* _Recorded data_
=== Section Start ===
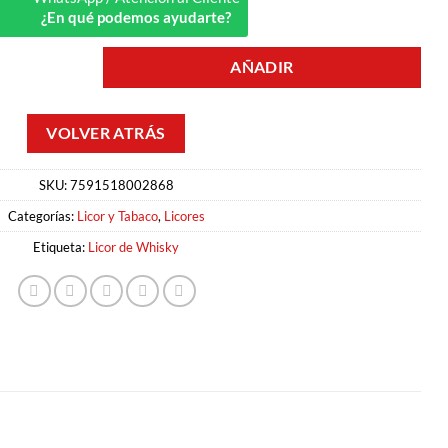
¿En qué podemos ayudarte?
AÑADIR
0.70LT MAVERICK cantidad
SKU:
7591518002868
Categorías:
Licor y Tabaco
,
Licores
Etiqueta:
Licor de Whisky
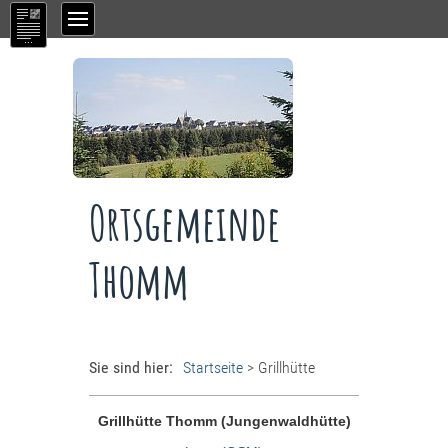
Ortsgemeinde
Thomm
Sie sind hier:
Startseite
>
Grillhütte
Grillhütte Thomm (Jungenwaldhütte)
=== Section End ===
* _What you need to do_
Write out the lines above word for word, keeping every one of them in the same order. Leave the pictures out of your answer.

* _Result of this task_
¿En qué podemos ayudarte?
AÑADIR
0.70LT MAVERICK cantidad
SKU:
7591518002868
Categorías:
Licor y Tabaco
,
Licores
Etiqueta:
Licor de Whisky
Ortsgemeinde
Thomm
Sie sind hier:
Startseite
>
Grillhütte
Grillhütte Thomm (Jungenwaldhütte)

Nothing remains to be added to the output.